* _READING TEXT_:
★ ★ ★ ★ ★ ★ ★

What kind of a designer are you?

No! I said…what kind of a designer are YOU?

In the short time since I started designing, I have had a bunch of titles to describe my role; some I chose myself when freelancing, and some were given by the companies that I worked for. I have been a web designer, a user interface designer, an interaction designer, a user experience designer and most recently, a product designer. As I have moved from one title to the other, the industry has evolved and it is much easier to see some of those patterns in hindsight. What does your role, really encompass when you say you are a designer at a startup, or more importantly what all can it encompass that will help you be better at what you are trying to be? What does it mean to be a designer for the digital medium? What does it mean to design a digital product?

The startup is the new agency

It is not the biggest surprise that some of the finest designers of products happen to work at tech companies and startups. I would argue that a startup or a larger tech company that cares deeply about design (I can definitely attest for Facebook being one) is a better place to bootstrap your career in design than any traditional design agency. There are lot of reasons for this but the biggest and most obvious ones in my head are the breadth of projects and the quick learning curve. Today you could be designing the logo and the larger brand of the new app that is about to launch, and the next day you are back to tweaking the flow of the app based on new user testing nuggets that your CEO passed on from one late-afternoon coffee shop testing. I traded my two year course in ‘interaction design’ for a crash course in design at Pulse. Never made a better decisions in my life.

★ ★ ★ ★ ★ ★ ★

* _PROBLEMS TO WORK ON_:
a) Copy the part of the essay about design roles from "In the short" to "a digital product?" word for word.
b) Go on with the essay about design roles, starting right after its last sentence.

★ ★ ★ ★ ★ ★ ★

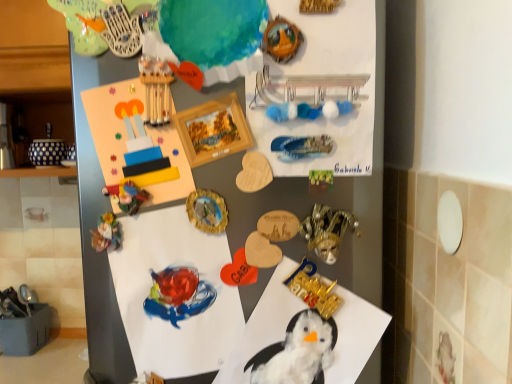
Question: From the image's perspective, is porcelain figurine at lower left, arranged as the first art when ordered from the bottom, located beneath white fluffy paper at center, which appears as the third paper when viewed from the top?

Choices:
 (A) no
 (B) yes

Answer: (A)

Question: Is porcelain figurine at lower left, which is counted as the second art, starting from the top, placed right next to white fluffy paper at center, which appears as the first paper when ordered from the bottom?

Choices:
 (A) no
 (B) yes

Answer: (A)

Question: Is porcelain figurine at lower left, arranged as the first art when ordered from the bottom, closer to the viewer compared to white fluffy paper at center, which appears as the third paper when viewed from the top?

Choices:
 (A) no
 (B) yes

Answer: (A)

Question: Can you confirm if porcelain figurine at lower left, which is counted as the second art, starting from the top, is thinner than white fluffy paper at center, which appears as the third paper when viewed from the top?

Choices:
 (A) yes
 (B) no

Answer: (A)

Question: Is white fluffy paper at center, which appears as the third paper when viewed from the top, at the back of porcelain figurine at lower left, arranged as the first art when ordered from the bottom?

Choices:
 (A) no
 (B) yes

Answer: (A)

Question: Can you confirm if porcelain figurine at lower left, which is counted as the second art, starting from the top, is positioned to the right of white fluffy paper at center, which appears as the first paper when ordered from the bottom?

Choices:
 (A) no
 (B) yes

Answer: (A)

Question: From the image's perspective, is matte plastic toy at center-left, the first art in the top-to-bottom sequence, over wooden postcard at upper center?

Choices:
 (A) yes
 (B) no

Answer: (B)

Question: Does matte plastic toy at center-left, which ranks as the 2th art in bottom-to-top order, lie in front of wooden postcard at upper center?

Choices:
 (A) yes
 (B) no

Answer: (B)

Question: From the image's perspective, is matte plastic toy at center-left, which ranks as the 2th art in bottom-to-top order, located beneath wooden postcard at upper center?

Choices:
 (A) yes
 (B) no

Answer: (A)

Question: Is matte plastic toy at center-left, which ranks as the 2th art in bottom-to-top order, oriented away from wooden postcard at upper center?

Choices:
 (A) yes
 (B) no

Answer: (A)

Question: Considering the relative sizes of matte plastic toy at center-left, the first art in the top-to-bottom sequence, and wooden postcard at upper center in the image provided, is matte plastic toy at center-left, the first art in the top-to-bottom sequence, shorter than wooden postcard at upper center?

Choices:
 (A) yes
 (B) no

Answer: (A)

Question: Is matte plastic toy at center-left, the first art in the top-to-bottom sequence, not close to wooden postcard at upper center?

Choices:
 (A) yes
 (B) no

Answer: (B)

Question: From the image's perspective, would you say watercolor paper at center, placed as the second paper when sorted from bottom to top, is positioned over white fluffy paper at center, which appears as the third paper when viewed from the top?

Choices:
 (A) yes
 (B) no

Answer: (A)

★ ★ ★ ★ ★ ★ ★

* _TASK RESULTS_:
a)
In the short time since I started designing, I have had a bunch of titles to describe my role; some I chose myself when freelancing, and some were given by the companies that I worked for. I have been a web designer, a user interface designer, an interaction designer, a user experience designer and most recently, a product designer. As I have moved from one title to the other, the industry has evolved and it is much easier to see some of those patterns in hindsight. What does your role, really encompass when you say you are a designer at a startup, or more importantly what all can it encompass that will help you be better at what you are trying to be? What does it mean to be a designer for the digital medium? What does it mean to design a digital product?

b)
Products—not just apps or websites

What the hell do I even mean by that? Mostly that our work is no longer confined to interfaces inside a viewport in the browser or on our phones. The apps & the websites are just the means of interaction we enable. We are here to design the larger system of which the apps and websites are one aspect. It is equally our job (or should be, if it is not) to understand how they fit into the larger sphere of things. What is the product market fit? What do the release cycles of the app look like in terms of features? Does it make sense to launch feature A without sub feature 1, 2 and 3 which are part of the next release cycle? How similar do the app and the website need to be? Do they need to be optimized for particular use cases versus being at feature parity? What about our iPad app? How does the account creation flow work if a user connects via Facebook on iPhone but closes the app before they complete their profile? How do we handle this edge case if they open the app on a desktop device next? How does their data sync across platform and what are the design affordances for it? In a world of A/B tests and instrumentation of design, how do you tell the stories that need telling.

…[In] situations where the product is facing an incumbent and there are complimentary network effects, it’s simply not enough to launch a well designed product. - Johnnie Manzari

Iterations

For most cases in the past, designing something meant working with a client on a project for a few weeks and giving a ‘final deliverable’ and working briefly with the engineers in some case. The client could always hire for the next project, but as far as the old project was concerned, that was it. Welcome to the world where the job is never done. The job really starts from What we are trying to build and ends on how what we released has been performing—which is arguably for as long as the product exists. Are there any major drop offs in the funnel? With tools of today, it is easier than ever to be in the know of the story that data has to tell about the product. What about the things that are not working as you had hoped, can we do a quick revision and submit to App store in 2 days? The feedback loop is shorter and tighter. This also means we have to be okay with things not being perfect. This one in particular is at odds to the perfectionist in us. The thing that makes it better to wrap our heads around is that you have forever to make it perfect. Keep iterating.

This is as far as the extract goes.